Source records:
***

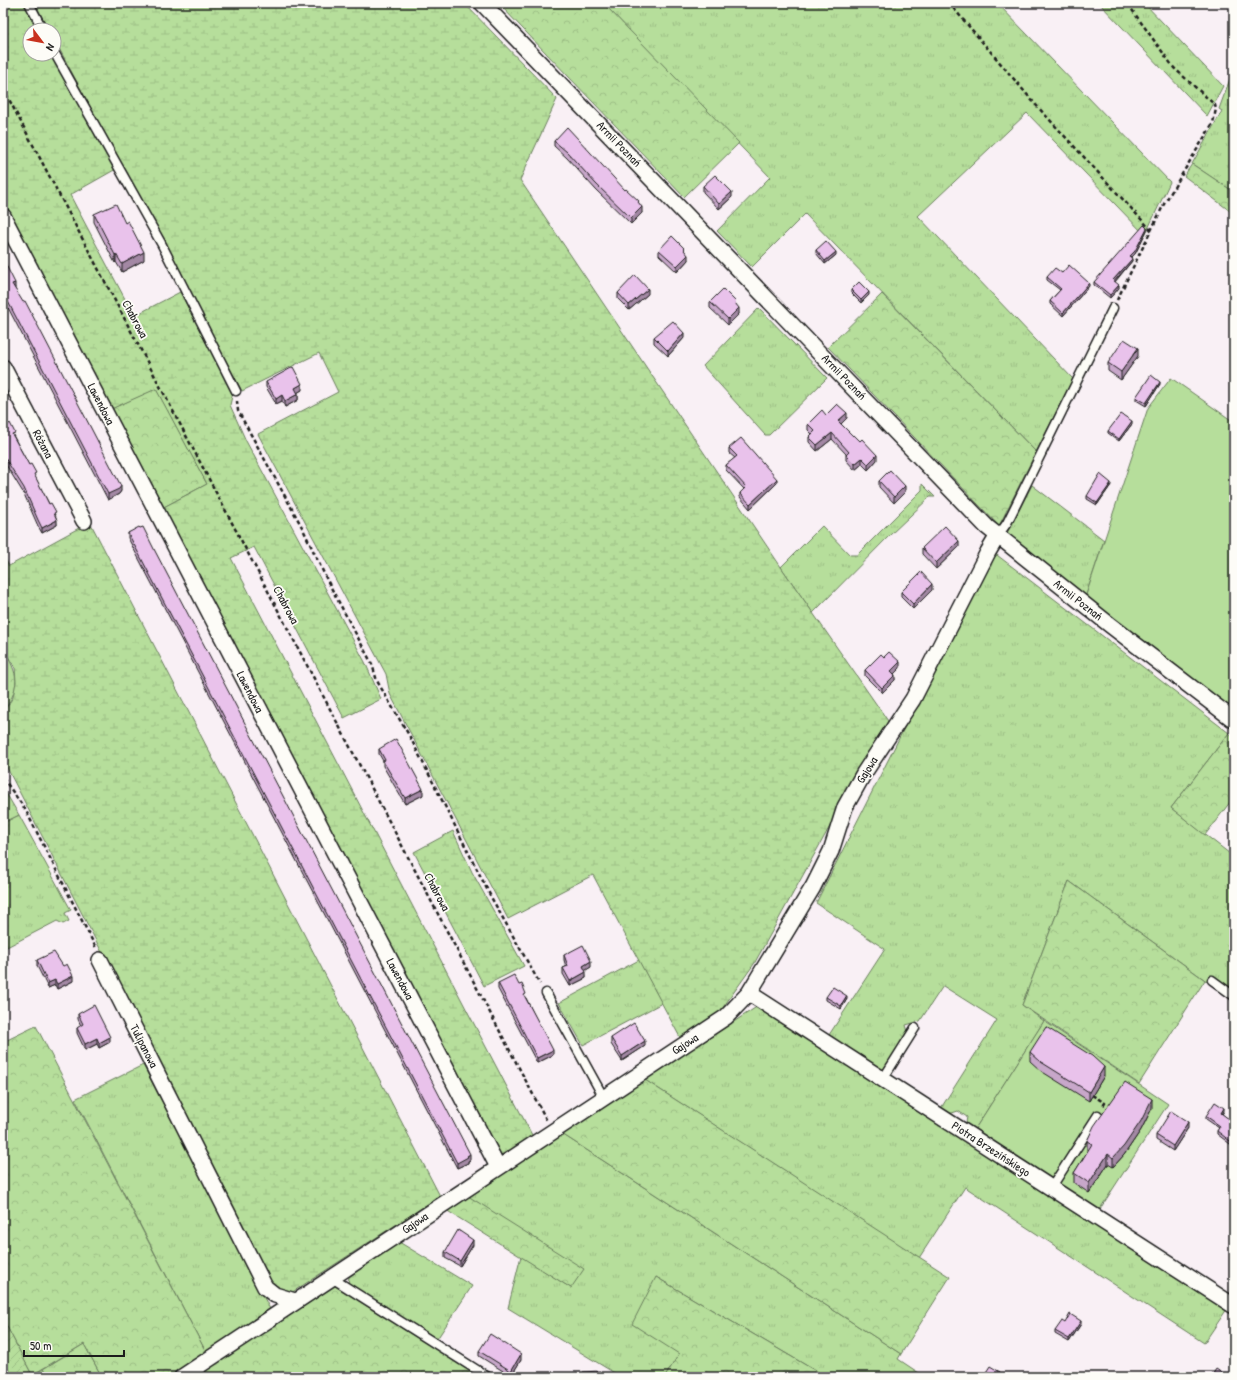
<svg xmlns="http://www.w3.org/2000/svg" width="1237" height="1380" font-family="'Patrick Hand',sans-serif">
<defs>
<pattern id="grass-tufts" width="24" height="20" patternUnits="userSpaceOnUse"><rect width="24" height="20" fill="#b6de9b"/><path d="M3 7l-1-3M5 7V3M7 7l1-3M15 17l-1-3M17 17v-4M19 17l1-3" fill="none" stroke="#9cbe85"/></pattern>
<pattern id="forest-crowns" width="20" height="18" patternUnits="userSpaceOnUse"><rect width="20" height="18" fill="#b6de9b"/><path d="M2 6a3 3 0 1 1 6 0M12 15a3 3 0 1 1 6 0" fill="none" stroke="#9cbe85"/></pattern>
<pattern id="wetland-marsh" width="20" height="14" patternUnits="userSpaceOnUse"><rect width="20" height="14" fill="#b6de9b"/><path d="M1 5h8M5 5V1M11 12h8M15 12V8" fill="none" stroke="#9cbe85"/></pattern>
<pattern id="garden-furrows" width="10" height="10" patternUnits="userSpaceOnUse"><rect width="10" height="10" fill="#b6de9b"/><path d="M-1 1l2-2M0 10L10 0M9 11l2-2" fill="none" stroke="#9cbe85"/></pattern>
</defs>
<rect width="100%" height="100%" fill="#f9f0f5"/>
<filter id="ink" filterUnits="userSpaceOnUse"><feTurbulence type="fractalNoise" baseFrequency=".025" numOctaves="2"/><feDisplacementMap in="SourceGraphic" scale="8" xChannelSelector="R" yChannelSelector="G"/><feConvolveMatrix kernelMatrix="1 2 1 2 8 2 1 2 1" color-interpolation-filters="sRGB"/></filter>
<g filter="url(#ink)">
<path fill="url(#grass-tufts)" stroke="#697d5c" d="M603,3H997L1170,182L1145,235L1027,113L918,216L1073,379L1036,452L805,214L752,267L717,231L770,177Z
M1099,3H1144L1223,86L1207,116Z
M1234,68V192L1192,164L1222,111L1219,109Z
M759,308L827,378L769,435H765L703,366Z
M922,484L935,497H930L890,535L813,613L781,567L822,526L850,555H857L922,490Z
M1032,485L1104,540L1085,598L1007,533Z
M993,552L1229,733L1171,808L1234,857V1001L1069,881L1022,1005L1044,1021L973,1132L965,1128L967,1117L958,1111L949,1114L941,1108L997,1020L943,986L920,1021L906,1025L908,1032L881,1073L827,1038L885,949L816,903Z
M19,815L71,910L65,913L69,921L63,924L57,921L3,949V823Z
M639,960L662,1003L583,1045L559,1003Z
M758,1006L1227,1309L1204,1343L965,1187L919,1258L645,1080Z
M143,1065L271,1311L207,1354L75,1099Z
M562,1134L901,1354L898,1359L925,1377H826L656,1277L679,1354L665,1377H621L508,1308L521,1256L571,1288L468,1196Z
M399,1242L472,1286L437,1339L348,1284L349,1277Z
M84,1344L102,1377H48L43,1369Z"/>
<path fill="url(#forest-crowns)" stroke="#697d5c" d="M503,3H603L739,143L684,197L500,5Z
M1192,164L1234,192V202L1230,211L1184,176Z
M882,294L1036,452L999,526L828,347Z
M156,388L207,484L162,508L111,409Z
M3,648C19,676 21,685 3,713Z
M1229,733L1234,737V797L1205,835L1171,808Z
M3,788L19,815L3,823Z
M1069,881L1205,980L1139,1084L1022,1005Z
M36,1026L207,1354L172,1377H102L84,1344L32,1375L3,1319V1042Z
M645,1080L950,1277L901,1354L562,1134Z
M468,1196L584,1269L571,1288L446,1210Z
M656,1277L826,1377H665L679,1354L632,1324Z
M335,1286L479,1377H195Z"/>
<path fill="url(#wetland-marsh)" stroke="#697d5c" d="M3,3H25L40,30H30V54H53L116,169L70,195L134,316L180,292L233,392L230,405L246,441L365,662L381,699L344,718L254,547L231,558L533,1137L501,1155L162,508L207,484L156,389L111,409L3,202Z
M35,3H464L557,99L520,180L781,567L888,721L754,964L714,1020L682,1041L593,875L508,919L390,694L386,674L258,434L338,392L319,353L242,391L54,39V30H49Z
M90,522L440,1196L291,1293L278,1290L273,1285L3,760V713L13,697L16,682L15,668L3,648V555L9,566Z
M453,831L472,872L524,966L484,986L414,852Z"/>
<path fill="url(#garden-furrows)" stroke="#697d5c" d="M3,1319L32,1375L43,1369L48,1377H3Z"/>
<path fill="#b6de9b" stroke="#697d5c" d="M1171,378L1234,422V713L1085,598L1148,408Z
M1044,1021L1168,1104L1098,1212L973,1132Z"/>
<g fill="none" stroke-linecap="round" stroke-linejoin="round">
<g stroke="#1c1c1c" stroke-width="11">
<path id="service" d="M29,3L43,30
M54,52L161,243L236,391
M997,537L1007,523L1113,308
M1212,980L1234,996
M546,993L604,1098
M883,1079L915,1028
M1051,1188L1098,1115
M332,1278L488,1377"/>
</g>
<g stroke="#1c1c1c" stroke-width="18">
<path id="minor" d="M482,3L987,527L1110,625L1234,720
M3,216L498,1167
M3,367L84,521
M100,960L265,1287L275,1295L295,1301
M749,993L1234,1306
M182,1377L726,1017L749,993L813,887L831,851L845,807L864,773L913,699L988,552L997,537"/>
</g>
<path stroke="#1c1c1c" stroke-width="2.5" stroke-dasharray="4 3" stroke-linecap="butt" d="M949,3L1036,105L1152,231
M3,88L547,1121
M1117,300L1164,204L1213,123L1216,109L1215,105L1174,68L1127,3
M237,401L238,411L302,527L327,580L372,664L377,681L410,737L491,897L540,984
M3,778L25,809L96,948
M1092,1095L1105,1103L1103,1106
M926,1374L930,1377"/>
<use href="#service" stroke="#fdfcf7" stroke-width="8"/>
<use href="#minor" stroke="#fdfcf7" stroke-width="15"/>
</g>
<path fill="#c8a7ca" stroke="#1c1c1c" d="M554,141L625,190L639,203L642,213L631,224L596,190L567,158L554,146Z
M703,186L732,197L719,209L703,192Z
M94,214L144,260L122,272L116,262L115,263L94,222Z
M1147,230L1135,254L1131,258L1132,261L1115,282L1119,288L1110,298L1094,285V282Z
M659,250L685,251L688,260L677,272L659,255Z
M816,250L836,255L825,264L816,253Z
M3,259L15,288V289L121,491L119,494L108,500L3,298Z
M1062,273L1089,286L1063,316L1050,304V301L1060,290L1047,280V277Z
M851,290L869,295L861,303L851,293Z
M618,293L648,294L629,310L618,299Z
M710,302L736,304L739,314L728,325L710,308Z
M654,337L684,338L668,356L654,343Z
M1138,356L1121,380L1108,371V363Z
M266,382L302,390L298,392V400L285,407L282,401L276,404L266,387Z
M1160,384L1146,406L1136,400V397Z
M826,415L847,418L841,424L877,460L868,470L862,464L855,470L846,460V454L832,439L817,451L809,442V437L812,434L808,430V424Z
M3,416L56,517L57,525L42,533L38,526L24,494L3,460Z
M1132,424L1119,441L1108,433V431Z
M729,448L777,483L750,509L740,497V493L744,489L726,470V465L735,458L729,453Z
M879,481L905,492L894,503L879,487Z
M1111,485L1097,505L1087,499V496Z
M140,528L470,1160L468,1161V1163L457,1168L128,538V533Z
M959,547L936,569L922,554V548Z
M932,590L913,609L901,597V592Z
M884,657L900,668L894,674L895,680L882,693L865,676V670Z
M379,749L423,795L405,804L383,766V761L379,754Z
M564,955L591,967L585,970L586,978L570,986L563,974V968L566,967L564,960Z
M37,960L63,966L73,981L57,989L55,985L48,988L37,966Z
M498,983L526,998L553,1055L537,1063L498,989Z
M826,997L847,999L841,1009L826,1000Z
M78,1014L110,1042L99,1048L97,1044L85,1050L77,1033V1028L81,1026L78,1019Z
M611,1038L645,1046L622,1061L611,1044Z
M1030,1052L1104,1076L1089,1101L1041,1071L1030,1061Z
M1152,1108L1141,1130L1124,1155L1113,1167L1108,1164L1089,1193L1074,1183V1173L1088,1151H1087V1141Z
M1224,1111L1222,1114L1234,1123V1147L1217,1134V1131L1219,1128L1206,1119V1116Z
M1188,1128L1173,1151L1156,1140V1135Z
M473,1245L460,1266L445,1258V1252Z
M1065,1323L1081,1324L1069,1342L1055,1334V1331Z
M479,1351L521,1360L511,1376L479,1356Z"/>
<path fill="#a388a4" stroke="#1c1c1c" d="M732,192V197L719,209V204Z
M642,207V213L631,224V218Z
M1147,228V230L1135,254L1130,259V256Z
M144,252V260L122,272V264Z
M836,252V255L825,264V261Z
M116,254V262L115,263V255Z
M688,255V260L677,272V266Z
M1132,259V261L1113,283V280Z
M15,283V288L12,290V284Z
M1089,283V286L1063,316V313Z
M1119,285V288L1110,298V295Z
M648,289V294L629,310V305Z
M869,292V295L861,303V300Z
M739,308V314L728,325V319Z
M684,333V338L668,356V351Z
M1138,348V356L1121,380V372Z
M1160,382V384L1146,406V403Z
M302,384V390L295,394V388Z
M298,394V400L285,407V401Z
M282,395V401L276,404V399Z
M847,413V418L838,427V421Z
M1132,421V424L1119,441V439Z
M832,433V439L817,451V445Z
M877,455V460L868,470V464Z
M862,458V464L855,470V464Z
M777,479V483L750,509V504Z
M1111,483V485L1097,505V503Z
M121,486V491L119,494L108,500V494Z
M905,486V492L894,503V497Z
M57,520V525L42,533V528Z
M959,541V547L936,569V563Z
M932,584V590L913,609V604Z
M900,662V668L891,677V671Z
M895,675V680L882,693V688Z
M423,789V795L405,804V798Z
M591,961V967L583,972V966Z
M586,972V978L570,986V981Z
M73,976V981L57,989V984Z
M55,980V985L48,988V983Z
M847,996V999L841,1009V1006Z
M110,1037V1042L99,1048V1043Z
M97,1038V1044L85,1050V1044Z
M645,1041V1046L622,1061V1056Z
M553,1050V1055L537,1063V1058Z
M1104,1067V1076L1089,1101V1092Z
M1152,1099V1108L1141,1130L1124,1155L1113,1167V1158Z
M1224,1108V1111L1221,1116V1113Z
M1188,1122V1128L1173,1151V1146Z
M470,1154V1160L468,1161V1163L457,1168V1163Z
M1108,1154V1164L1089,1193V1183Z
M473,1240V1245L460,1266V1261Z
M1081,1321V1324L1069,1342V1339Z
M521,1354V1360L511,1376V1371Z"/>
<path fill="#e9c2eb" stroke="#1c1c1c" d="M567,127L625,190L626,189L639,201L638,202L642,207L631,218L596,184L567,152L554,141Z
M715,175L732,192L719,204L703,186Z
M116,204L125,223L128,221L144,252L122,264L116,254L115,255L94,214Z
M1144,225L1147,228L1135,251L1130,256L1132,259L1113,280L1119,285L1110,295L1094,282Z
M672,236L685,249L684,250L688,255L677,266L659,250Z
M826,241L836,252L825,261L816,250Z
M3,259L15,283L12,284L23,302L25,301L121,486L119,489L108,494L3,292Z
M1069,265L1089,283L1063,313L1050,301L1061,289L1047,277L1055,268L1062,273Z
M635,275L648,289L629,305L618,293Z
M859,282L869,292L861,300L851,290Z
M723,289L736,302L735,303L739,308L728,319L710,302Z
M673,321L684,333L668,351L654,337Z
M1124,339L1138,348L1121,372L1108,363Z
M293,367L302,384L295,388L298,394L285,401L282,395L276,399L266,382Z
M1151,375L1160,382L1146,403L1136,397Z
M837,404L847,413L838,421L853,436L854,435L860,441L862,439L877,455L868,464L862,458L855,464L846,455L849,452L832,433L817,445L809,437L815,431L808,424L822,410L826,415Z
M1121,414L1132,421L1119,439L1108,431Z
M3,416L8,425L10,423L15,433L12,434L29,465L31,464L36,473L34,474L49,504L51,503L56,512L54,513L57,520L42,528L38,520L24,488L3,455Z
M741,438L777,479L750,504L740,493L746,487L726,465L737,456L729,448Z
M890,470L905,486L894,497L879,481Z
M1100,474L1111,483L1097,503L1087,496Z
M945,526L959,541L936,563L922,548Z
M139,527L140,528L143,527L155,551L470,1154L467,1156L468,1157L457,1163L128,533Z
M921,572L932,584L913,604L901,592Z
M889,652L900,662L891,671L895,675L882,688L865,670L881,654L884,657Z
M396,739L423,789L405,798L383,761L385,760L379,749Z
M583,945L591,961L583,966L586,972L570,981L563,968L568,966L564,955Z
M54,952L63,966L67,964L73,976L57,984L55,980L48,983L37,960Z
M514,975L519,985L522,984L526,994L524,995L553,1050L537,1058L498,983Z
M833,987L847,996L841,1006L826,997Z
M94,1005L110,1037L99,1043L97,1038L85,1044L77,1028L83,1024L78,1014Z
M634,1023L645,1041L622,1056L611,1038Z
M1046,1027L1092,1056L1104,1067L1089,1092L1041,1062L1030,1052Z
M1125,1082L1152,1099L1141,1121L1124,1146L1113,1158L1108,1154L1089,1183L1074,1173L1092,1144L1087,1141L1094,1126Z
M1215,1102L1224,1108L1221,1113L1234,1123V1144L1217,1131L1220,1126L1206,1116Z
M1171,1111L1188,1122L1173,1146L1156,1135Z
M458,1230L473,1240L460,1261L445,1252Z
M1070,1314L1081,1321L1069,1339L1055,1331L1062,1321L1065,1323Z
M490,1334L521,1354L511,1371L479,1351Z
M990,1366L1000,1372L998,1377H983Z
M1216,1369L1229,1377H1211Z
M600,1371L601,1377H583V1372Z"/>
</g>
<g text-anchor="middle" stroke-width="3.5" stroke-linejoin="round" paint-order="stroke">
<g font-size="12" fill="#1c1c1c" stroke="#fdfcf7">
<text transform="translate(619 144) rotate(46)" y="4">Armii Poznań</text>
<text transform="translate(135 319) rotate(62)" y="4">Chabrowa</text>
<text transform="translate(844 377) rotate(46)" y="4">Armii Poznań</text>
<text transform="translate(101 404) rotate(63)" y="4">Lawendowa</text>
<text transform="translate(43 444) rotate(62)" y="4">Różana</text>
<text transform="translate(1078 600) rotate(38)" y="4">Armii Poznań</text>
<text transform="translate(286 605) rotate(62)" y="4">Chabrowa</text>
<text transform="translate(250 692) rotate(63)" y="4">Lawendowa</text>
<text transform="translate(867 770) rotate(-58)" y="4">Gajowa</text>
<text transform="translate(437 892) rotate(62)" y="4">Chabrowa</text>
<text transform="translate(400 979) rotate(62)" y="4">Lawendowa</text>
<text transform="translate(685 1044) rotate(-33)" y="4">Gajowa</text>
<text transform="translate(144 1046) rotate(63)" y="4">Tulipanowa</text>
<text transform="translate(991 1149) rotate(33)" y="4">Piotra Brzezińskiego</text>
<text transform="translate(415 1223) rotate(-34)" y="4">Gajowa</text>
</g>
</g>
<rect width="1237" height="1380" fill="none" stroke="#fdfcf7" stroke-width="16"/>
<rect x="8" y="8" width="1221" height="1364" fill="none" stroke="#1c1c1c" stroke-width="1.5" filter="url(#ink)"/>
<g transform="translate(42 42) rotate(122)"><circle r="19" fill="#fdfcf7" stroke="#a3a29f"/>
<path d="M0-3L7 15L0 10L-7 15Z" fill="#c8321e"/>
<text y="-6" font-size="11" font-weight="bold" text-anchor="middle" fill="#1c1c1c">N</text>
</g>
<path d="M24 1350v6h100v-6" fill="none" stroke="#1c1c1c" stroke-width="2"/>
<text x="30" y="1350" font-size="12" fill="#1c1c1c" stroke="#fdfcf7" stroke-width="3" paint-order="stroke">50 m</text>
</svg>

***

Activity:
All lines in the data above from the one with "M932,590L913,609L901,597V592Z" through the one with "M110,1037V1042L99,1048V1043Z" must be repeated exactly, and no others.

Your solution:
M932,590L913,609L901,597V592Z
M884,657L900,668L894,674L895,680L882,693L865,676V670Z
M379,749L423,795L405,804L383,766V761L379,754Z
M564,955L591,967L585,970L586,978L570,986L563,974V968L566,967L564,960Z
M37,960L63,966L73,981L57,989L55,985L48,988L37,966Z
M498,983L526,998L553,1055L537,1063L498,989Z
M826,997L847,999L841,1009L826,1000Z
M78,1014L110,1042L99,1048L97,1044L85,1050L77,1033V1028L81,1026L78,1019Z
M611,1038L645,1046L622,1061L611,1044Z
M1030,1052L1104,1076L1089,1101L1041,1071L1030,1061Z
M1152,1108L1141,1130L1124,1155L1113,1167L1108,1164L1089,1193L1074,1183V1173L1088,1151H1087V1141Z
M1224,1111L1222,1114L1234,1123V1147L1217,1134V1131L1219,1128L1206,1119V1116Z
M1188,1128L1173,1151L1156,1140V1135Z
M473,1245L460,1266L445,1258V1252Z
M1065,1323L1081,1324L1069,1342L1055,1334V1331Z
M479,1351L521,1360L511,1376L479,1356Z"/>
<path fill="#a388a4" stroke="#1c1c1c" d="M732,192V197L719,209V204Z
M642,207V213L631,224V218Z
M1147,228V230L1135,254L1130,259V256Z
M144,252V260L122,272V264Z
M836,252V255L825,264V261Z
M116,254V262L115,263V255Z
M688,255V260L677,272V266Z
M1132,259V261L1113,283V280Z
M15,283V288L12,290V284Z
M1089,283V286L1063,316V313Z
M1119,285V288L1110,298V295Z
M648,289V294L629,310V305Z
M869,292V295L861,303V300Z
M739,308V314L728,325V319Z
M684,333V338L668,356V351Z
M1138,348V356L1121,380V372Z
M1160,382V384L1146,406V403Z
M302,384V390L295,394V388Z
M298,394V400L285,407V401Z
M282,395V401L276,404V399Z
M847,413V418L838,427V421Z
M1132,421V424L1119,441V439Z
M832,433V439L817,451V445Z
M877,455V460L868,470V464Z
M862,458V464L855,470V464Z
M777,479V483L750,509V504Z
M1111,483V485L1097,505V503Z
M121,486V491L119,494L108,500V494Z
M905,486V492L894,503V497Z
M57,520V525L42,533V528Z
M959,541V547L936,569V563Z
M932,584V590L913,609V604Z
M900,662V668L891,677V671Z
M895,675V680L882,693V688Z
M423,789V795L405,804V798Z
M591,961V967L583,972V966Z
M586,972V978L570,986V981Z
M73,976V981L57,989V984Z
M55,980V985L48,988V983Z
M847,996V999L841,1009V1006Z
M110,1037V1042L99,1048V1043Z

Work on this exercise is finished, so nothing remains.